A federal judge on Friday dealt President Donald Trump and billionaire ally Elon Musk their first big setback in their dismantling of the U.S. Agency for International Development (USAID), ordering a temporary halt to plans to pull thousands of agency staffers off the job.
U.S. District Judge Carl Nichols, a Trump appointee, also agreed to block an order that would have given the thousands of overseas USAID workers the administration wanted to place on abrupt administrative leave just 30 days to move families and households back to the U.S. on government expense.
Both moves would have exposed the U.S. workers and their spouses and children to unwarranted risk and expense, the judge said.

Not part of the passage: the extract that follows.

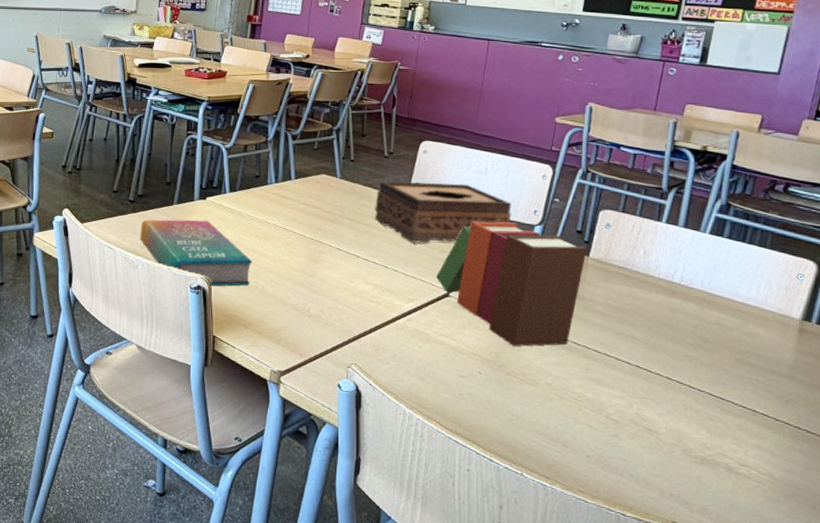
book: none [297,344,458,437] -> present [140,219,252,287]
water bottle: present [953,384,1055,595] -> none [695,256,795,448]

Nichols pointed to accounts from workers abroad that the Trump administration, in its rush to shut down the agency and its programs abroad, had cut some workers off from government emails and other communication systems they needed to reach the U.S. government in case of a health or safety emergency.
In agreeing to stop the 30-day deadline given USAID staffers to return home at government expense, Nichols cited statements from agency employees who had no home to go to in the U.S. after decades abroad, who faced pulling children with special needs out of school midyear, and had other difficulties.

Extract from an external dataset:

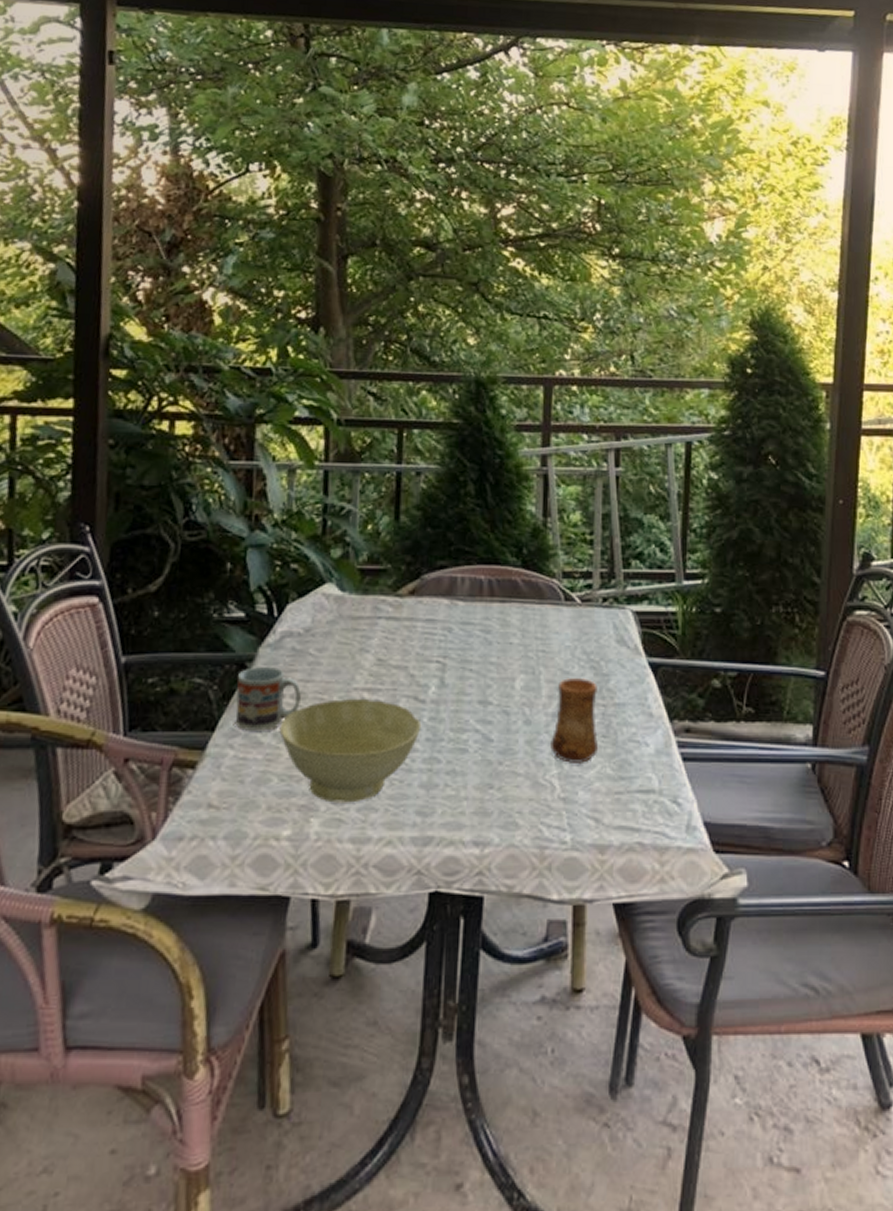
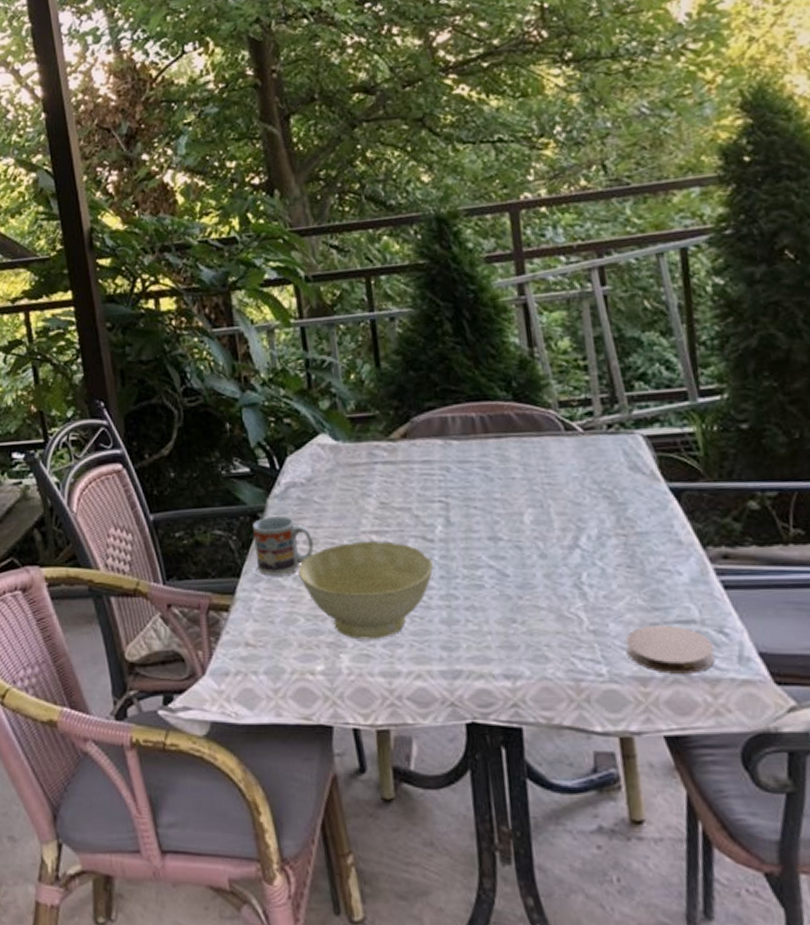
cup: present [550,678,599,765] -> none [570,509,626,597]
coaster: none [591,794,667,842] -> present [626,625,715,674]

The judge also ordered USAID staffers already placed on leave by the Trump administration reinstated. But he declined a request from two federal employee associations to grant a temporary block on a Trump administration funding freeze that has shut down the six-decade-old agency and its work, pending more hearings on the workers’ lawsuit.
Nichols stressed in the hearing earlier Friday on the request to pause the Trump administration’s actions that his order was not a decision on the employees’ request to roll back the administration’s swiftly moving destruction of the agency.
“CLOSE IT DOWN,” Trump said on social media of USAID before the judge’s ruling.